Le Vietnam, c’est la survie au quotidien, les Américains n’avaient aucune chance.
Ensuite, on est allees en Pologne. Arrivée à Cracovie, je ne sais pas ce qui me prend, je me laisse tomber du train avant même qu’il soit en gare. Peut-etre que c’était l’atmosphère générale qui me collait le blues ou peut-etre que j’avais hate de voir le Ghetto… résultat : une entorse géante qui fait mal jusque dans le Lonely planet! Allez vous trimbaler un sac de routard avec une entorse et une Débiche en pleine dépression, un dimanche blafard en Pologne - y’a de quoi entamer la bouteille de Ricard. Mais comme disent les Polonais à ceux qui veulent se souvenir :”Show must go on!” Rebelotte hopital, rebelotte on n’a pas le temps de pleurer sur les ruines. Je ressors deux heures plus tard, la cheville collante de baume du tigre et entourée de papier cul, le moral en dessous de zéro parce que j’ai raté le ghetto. “Allez, on va à Auschwitz et on rentre…”
La Pologne, c’est pire que Limoges et les Sables d’Olonnes réunis.
Tout ça pour dire que les pays au lourd passé -même s’ils nous marquent à vie, comme le Vietnam où je suis retournée quatre fois-, ne nous réussissent pas toujours côté santé. Et le Japon ne fait pas excéption.
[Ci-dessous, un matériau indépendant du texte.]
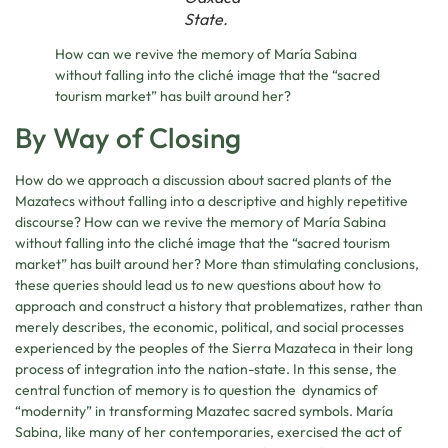
State.
How can we revive the memory of María Sabina
without falling into the cliché image that the “sacred
tourism market” has built around her?
By Way of Closing
How do we approach a discussion about sacred plants of the
Mazatecs without falling into a descriptive and highly repetitive
discourse? How can we revive the memory of María Sabina
without falling into the cliché image that the “sacred tourism
market” has built around her? More than stimulating conclusions,
these queries should lead us to new questions about how to
approach and construct a history that problematizes, rather than
merely describes, the economic, political, and social processes
experienced by the peoples of the Sierra Mazateca in their long
process of integration into the nation-state. In this sense, the
central function of memory is to question the dynamics of
“modernity” in transforming Mazatec sacred symbols. María
Sabina, like many of her contemporaries, exercised the act of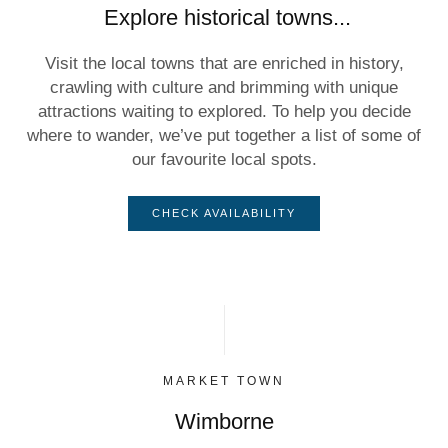
Explore historical towns...
Visit the local towns that are enriched in history,
crawling with culture and brimming with unique
attractions waiting to explored. To help you decide
where to wander, we’ve put together a list of some of
our favourite local spots.
CHECK AVAILABILITY
MARKET TOWN
Wimborne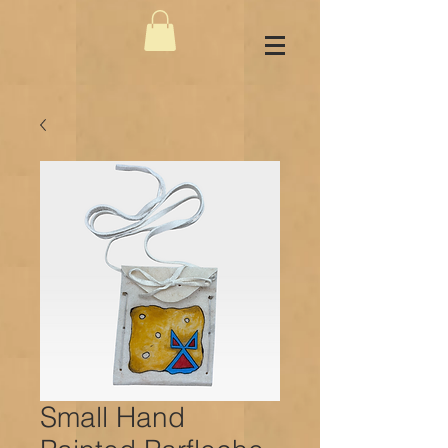
Small Hand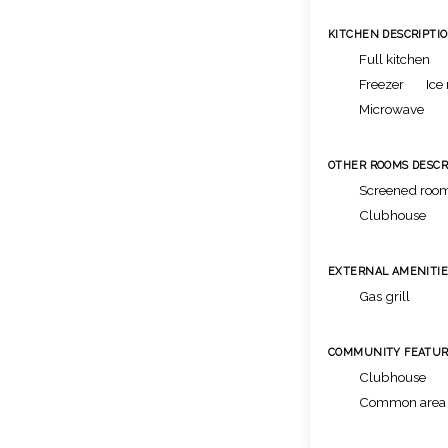
KITCHEN DESCRIPTI
Full kitchen
Freezer
Ice
Microwave
OTHER ROOMS DESCR
Screened room
Clubhouse
EXTERNAL AMENITIE
Gas grill
COMMUNITY FEATUR
Clubhouse
Common area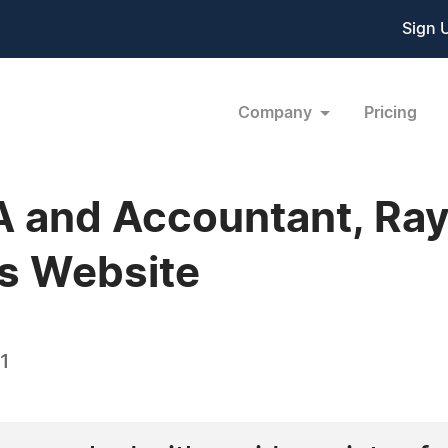
Sign 
Company
Pricing
A and Accountant, Ra
s Website
1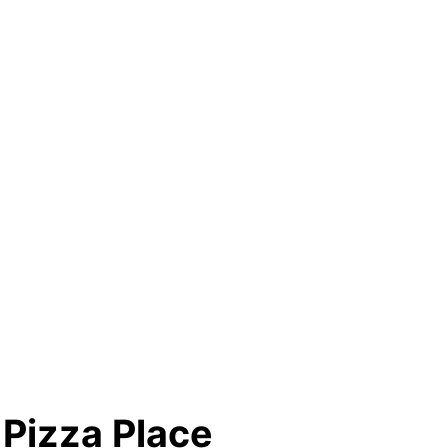
 Pizza Place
Depuis le debut, Débiche a recensé une dizaine de petits bobos, ampoules, aphtes, tendinite du pouce, mycose de l’orteil, etc… et moi je me suis peté deux côtes en toussant de traviole. Je sais, vous pensez que je ment, que j’hypocondrise (vous croyez en rien, c’est moche) et pourtant c’est la vérité vraie. Face au dôme de la bombe A, à Hiroshima, j’ai voulu cracher mon dégout et mes derniers miasmes hors de mes poumons fatigués, mais j’ai juste réussi à faire exploser mes côtes flottantes. Y’a eu un “KRARK!” et “krak” c’est jamais bon signe, surtout quand ça vient de l’intérieur de vous. Depuis, je boite, allez savoir pourquoi, et je ne peux plus tousser sinon je meurs. Du coup j’étouffe, et je meurs un peu. Mais pas de panique, j’ai du baume du tigre. Ca a bien marché pour les singes et la Pologne, ça devrait suffir à Hiroshima…
Hey, Débiche? Qu’est-ce que tu dirais de l’Irak pour notre prochain voyage? Il nous reste encore tellement de maladies et de blessures psychosaumatiques à attraper!